Before the higher-than-expected expansion in the July-September quarter, the growth of Philippine gross domestic product disappointed at 4.3 percent in the April-June period.

This was blamed largely to less sanguine private-sector consumption as well as a drop in government spending.

Still, the third-quarter surprise was the second slowest for any quarter since the domestic economy emerged from five consecutive quarters of contraction up to the first quarter of 2021.

“The (prevailing) assessment is that the overall growth momentum of the economy still remains intact,” Lapid said. “We were seeing a relatively strong outlook for fourth-quarter GDP (this year).”

He noted that the national government is committing to push the economy’s growth towards its target of 6 percent to 7 percent for 2023.

Lapid added that the Marcos administration’s economic team made a big push in terms of government spending in the third quarter, efforts that the BSP is also seeing during the current quarter.
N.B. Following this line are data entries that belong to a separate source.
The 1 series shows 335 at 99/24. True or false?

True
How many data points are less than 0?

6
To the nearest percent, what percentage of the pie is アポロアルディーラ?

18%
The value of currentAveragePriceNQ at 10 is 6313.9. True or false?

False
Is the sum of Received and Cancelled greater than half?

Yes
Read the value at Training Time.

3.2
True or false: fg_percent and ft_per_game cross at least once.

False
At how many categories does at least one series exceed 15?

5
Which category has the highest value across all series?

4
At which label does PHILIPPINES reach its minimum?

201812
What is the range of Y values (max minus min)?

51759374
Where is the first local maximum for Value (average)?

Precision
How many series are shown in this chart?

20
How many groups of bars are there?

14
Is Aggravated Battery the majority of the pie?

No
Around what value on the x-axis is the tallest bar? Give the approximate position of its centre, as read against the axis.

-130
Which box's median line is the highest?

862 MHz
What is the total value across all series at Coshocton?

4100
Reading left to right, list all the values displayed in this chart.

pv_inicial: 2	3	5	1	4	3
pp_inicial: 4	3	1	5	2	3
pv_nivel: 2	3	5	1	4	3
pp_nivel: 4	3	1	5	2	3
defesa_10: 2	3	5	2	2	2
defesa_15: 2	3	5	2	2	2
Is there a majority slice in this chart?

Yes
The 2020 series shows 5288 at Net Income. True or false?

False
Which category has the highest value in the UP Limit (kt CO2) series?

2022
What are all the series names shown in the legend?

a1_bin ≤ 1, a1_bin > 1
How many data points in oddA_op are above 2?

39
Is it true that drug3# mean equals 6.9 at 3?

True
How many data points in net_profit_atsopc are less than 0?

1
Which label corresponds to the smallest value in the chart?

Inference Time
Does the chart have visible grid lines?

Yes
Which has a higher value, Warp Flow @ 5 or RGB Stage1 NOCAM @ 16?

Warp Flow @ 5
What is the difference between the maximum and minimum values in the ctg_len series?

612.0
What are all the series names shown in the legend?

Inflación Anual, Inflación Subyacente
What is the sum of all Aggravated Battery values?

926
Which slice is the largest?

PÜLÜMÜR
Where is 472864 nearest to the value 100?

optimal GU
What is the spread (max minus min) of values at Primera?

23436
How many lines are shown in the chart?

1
BSP Governor Eli Remolona Jr. said the central bank makes sure that when they have to tighten monetary policy — mainly by raising its key policy rate — to bring inflation down, it is done because it is necessary.

“We don’t want to tighten so that it affects growth (but if this happens or when the BSP takes a misstep), the output loss is going to be temporary,” Remolona said. “We don’t want to affect output in the long run, at the very least.”

In their latest monthly research report, First Metro Investment Corp. and the University of Asia and the Pacific said they continue to see Philippine growth in 2023 falling short of the government’s target.

“With few surprises from economic data releases in the rest of December, we confirm our 5.5-percent GDP growth outlook for 2023, with an upward bias,” FMIC and UA&P said.

Their assumption is that last-minute spending by the national government in November and December should provide a good boost to aggregate demand in the fourth quarter and spill over into the first quarter of 2024.

“Apart from a rush to complete infrastructure projects, 13th-month pay (also for the private sector) should add a lift to consumer spending,” they added.